TASK BRIEF: Below are the entries; output exactly the lines from the one containing "vfov_deg: 13.8" through the final line, inclusive.

━━━━━ DATA PROVIDED ━━━━━

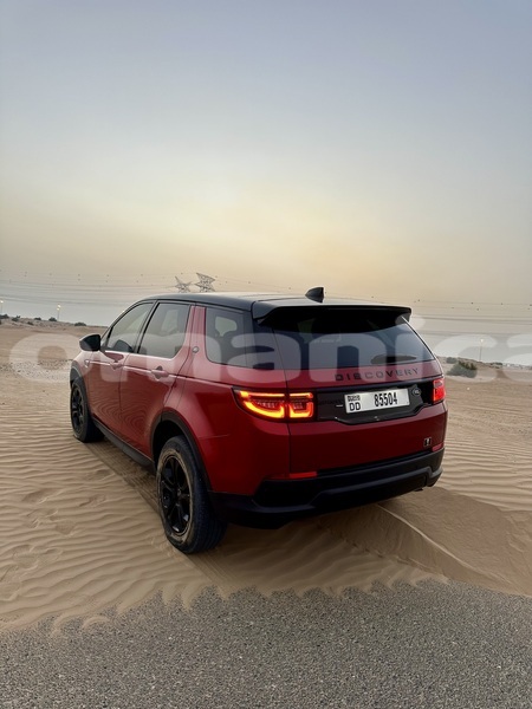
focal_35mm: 24
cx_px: 266
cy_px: 354
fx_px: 492
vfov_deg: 71.6
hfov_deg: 56.8
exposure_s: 1/121
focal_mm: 6.86
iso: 100
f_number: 1.78
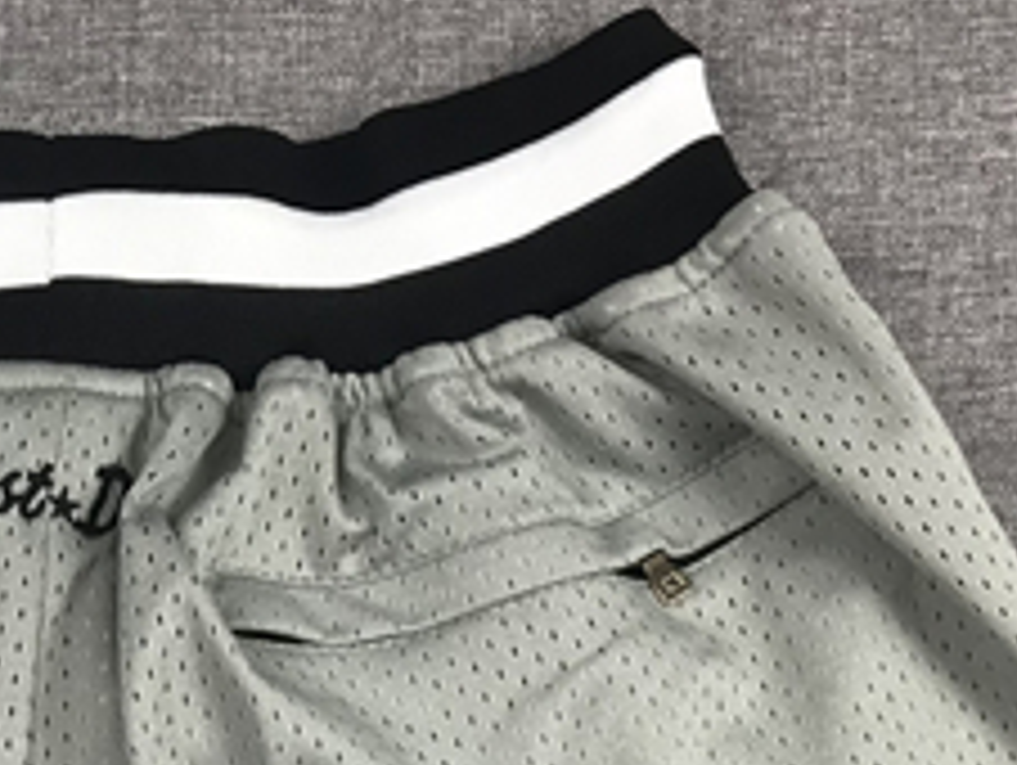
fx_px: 2912
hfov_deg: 19.2
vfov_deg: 13.8
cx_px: -32
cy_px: 1242
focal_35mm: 99
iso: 32
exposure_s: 1/50
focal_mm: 3.99
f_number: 1.8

━━━━━

REPLY TO THE EXERCISE:
vfov_deg: 13.8
cx_px: -32
cy_px: 1242
focal_35mm: 99
iso: 32
exposure_s: 1/50
focal_mm: 3.99
f_number: 1.8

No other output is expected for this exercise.